Data
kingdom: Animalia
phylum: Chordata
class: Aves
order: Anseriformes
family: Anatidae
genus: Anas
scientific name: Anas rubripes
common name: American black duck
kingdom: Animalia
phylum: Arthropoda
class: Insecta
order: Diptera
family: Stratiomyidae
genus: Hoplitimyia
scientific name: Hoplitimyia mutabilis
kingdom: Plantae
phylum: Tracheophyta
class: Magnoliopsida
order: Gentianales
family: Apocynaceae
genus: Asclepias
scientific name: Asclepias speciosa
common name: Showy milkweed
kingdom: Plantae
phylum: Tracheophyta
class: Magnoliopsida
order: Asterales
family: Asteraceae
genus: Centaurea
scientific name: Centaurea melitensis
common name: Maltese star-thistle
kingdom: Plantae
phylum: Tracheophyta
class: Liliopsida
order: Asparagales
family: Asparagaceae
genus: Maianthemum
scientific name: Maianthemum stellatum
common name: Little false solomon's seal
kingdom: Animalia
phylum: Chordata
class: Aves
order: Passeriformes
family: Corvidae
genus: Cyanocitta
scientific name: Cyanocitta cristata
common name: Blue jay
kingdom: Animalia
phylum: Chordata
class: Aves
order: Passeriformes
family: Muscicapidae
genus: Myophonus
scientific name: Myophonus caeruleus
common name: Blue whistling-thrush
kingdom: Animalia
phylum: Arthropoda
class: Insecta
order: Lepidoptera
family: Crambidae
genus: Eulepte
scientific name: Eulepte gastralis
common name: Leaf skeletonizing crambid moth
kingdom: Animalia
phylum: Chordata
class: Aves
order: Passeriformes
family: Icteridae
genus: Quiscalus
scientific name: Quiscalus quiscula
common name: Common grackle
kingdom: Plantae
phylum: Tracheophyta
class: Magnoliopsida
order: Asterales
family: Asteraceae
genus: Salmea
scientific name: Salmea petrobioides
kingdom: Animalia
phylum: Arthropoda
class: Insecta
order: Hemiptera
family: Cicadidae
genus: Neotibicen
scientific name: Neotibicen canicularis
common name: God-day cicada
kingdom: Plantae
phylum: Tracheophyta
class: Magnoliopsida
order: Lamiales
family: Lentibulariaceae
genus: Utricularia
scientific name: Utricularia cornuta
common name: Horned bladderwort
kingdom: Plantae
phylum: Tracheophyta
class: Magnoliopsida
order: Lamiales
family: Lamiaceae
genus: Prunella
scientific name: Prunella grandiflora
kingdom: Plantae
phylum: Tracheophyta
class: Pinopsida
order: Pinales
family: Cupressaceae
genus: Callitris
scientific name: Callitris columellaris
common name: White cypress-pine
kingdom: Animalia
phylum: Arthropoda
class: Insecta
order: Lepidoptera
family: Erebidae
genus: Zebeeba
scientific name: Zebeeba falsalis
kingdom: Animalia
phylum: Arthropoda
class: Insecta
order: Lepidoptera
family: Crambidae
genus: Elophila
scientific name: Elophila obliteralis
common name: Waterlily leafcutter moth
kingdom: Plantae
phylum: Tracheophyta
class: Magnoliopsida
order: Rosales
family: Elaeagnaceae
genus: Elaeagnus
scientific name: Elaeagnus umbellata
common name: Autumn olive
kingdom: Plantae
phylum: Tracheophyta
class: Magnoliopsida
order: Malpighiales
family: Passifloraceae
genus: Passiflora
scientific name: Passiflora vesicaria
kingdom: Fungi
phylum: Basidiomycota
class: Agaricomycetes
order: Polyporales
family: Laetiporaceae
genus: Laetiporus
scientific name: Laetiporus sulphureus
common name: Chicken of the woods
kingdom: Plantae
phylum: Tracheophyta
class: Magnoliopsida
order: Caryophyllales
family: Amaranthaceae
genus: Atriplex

Your goal
Reproduce the rows starting with the line that contains "genus: Myophonus" and continuing through the line that contains "genus: Quiscalus", substituting "vernacular name" for "common name" and leaving everything else unchanged.

The output
genus: Myophonus
scientific name: Myophonus caeruleus
vernacular name: Blue whistling-thrush
kingdom: Animalia
phylum: Arthropoda
class: Insecta
order: Lepidoptera
family: Crambidae
genus: Eulepte
scientific name: Eulepte gastralis
vernacular name: Leaf skeletonizing crambid moth
kingdom: Animalia
phylum: Chordata
class: Aves
order: Passeriformes
family: Icteridae
genus: Quiscalus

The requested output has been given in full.